At the film’s worst, even master cinematographer and long-time Miller collaborator John Seale seems shackled into making a glorified perfume ad. But every now and then a flight of imagination truly takes off: the Djinn’s Waking Dream, a cascading, golden spiderweb-like network of connections across time and space; or Solomon’s living, breathing mutated musical instrument to woo his Queen, a very Cronenbergian construction.

To give Miller and Gore credit, while each of the Djinn’s stories impart words of warning about unbridled desire, fear, power and the like, they stop short of doling out neatly wrapped messages in the way of A Monster Calls and its titular tale-spinner. If anything, the film leaves things too vague, such that when it eventually resolves Binnie’s wish-making dilemma and confronts her largely solitary existence, there’s a nagging sense that some primal emotional thrust has been lost in translation. “Love is a gift,” not something that can be wished for and provided, someone says late on. Whether that notion been fully explored, or obscured by the digital pyrotechnics, is very much up for grabs.

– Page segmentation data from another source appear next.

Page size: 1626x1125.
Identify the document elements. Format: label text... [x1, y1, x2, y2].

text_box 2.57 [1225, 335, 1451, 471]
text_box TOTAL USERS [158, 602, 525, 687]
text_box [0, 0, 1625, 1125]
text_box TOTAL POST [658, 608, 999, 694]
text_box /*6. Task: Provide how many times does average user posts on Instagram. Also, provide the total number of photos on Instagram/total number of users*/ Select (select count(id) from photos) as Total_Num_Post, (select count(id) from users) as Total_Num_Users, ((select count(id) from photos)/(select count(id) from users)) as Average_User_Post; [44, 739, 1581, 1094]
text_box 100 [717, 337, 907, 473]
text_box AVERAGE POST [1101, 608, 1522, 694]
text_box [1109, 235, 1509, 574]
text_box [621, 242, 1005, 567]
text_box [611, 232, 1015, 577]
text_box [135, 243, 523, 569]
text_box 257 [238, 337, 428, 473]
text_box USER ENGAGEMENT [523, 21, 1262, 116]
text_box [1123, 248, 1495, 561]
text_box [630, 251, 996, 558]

Still, Swinton and Elba make for an engaging double act, the former clearly relishing yet another outré accent-hairdo-outfit combo, the latter savouring the opulent, eloquent narration. Tom Holkenborg (aka Junkie XL) explores a very different musical palette from his bombastic Fury Road score, ranging from Middle Eastern percussion to unabashed, string-laden romance. The whole project is clearly a heartfelt labour of and about love for Miller and his team, its inventiveness and earnestness often neck and neck with its more garish, clodhopping choices. If that’s the sort of ‘Djinn tonic’ that refreshes Miller enough to reinvent the action wheel once more in Furiosa, it’s hard to stay too mad with the results.